PROBLEM STATEMENT:
Report all lines of the records that contain "your".
Top of RECORD EXCERPTS
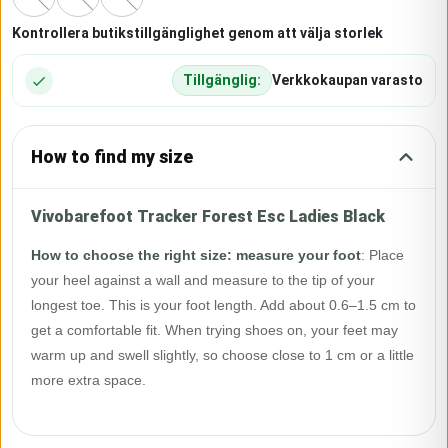
Kontrollera butikstillgänglighet genom att välja storlek
Tillgänglig:
Verkkokaupan varasto
How to find my size
Vivobarefoot Tracker Forest Esc Ladies Black
How to choose the right size: measure your foot
:
Place
your heel against a wall and measure to the tip of your
longest toe. This is your foot length. Add about 0.6–1.5 cm to
get a comfortable fit. When trying shoes on, your feet may
warm up and swell slightly, so choose close to 1 cm or a little
more extra space.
Bottom of RECORD EXCERPTS
TASK ANSWER:
How to choose the right size: measure your foot
your heel against a wall and measure to the tip of your
longest toe. This is your foot length. Add about 0.6–1.5 cm to
get a comfortable fit. When trying shoes on, your feet may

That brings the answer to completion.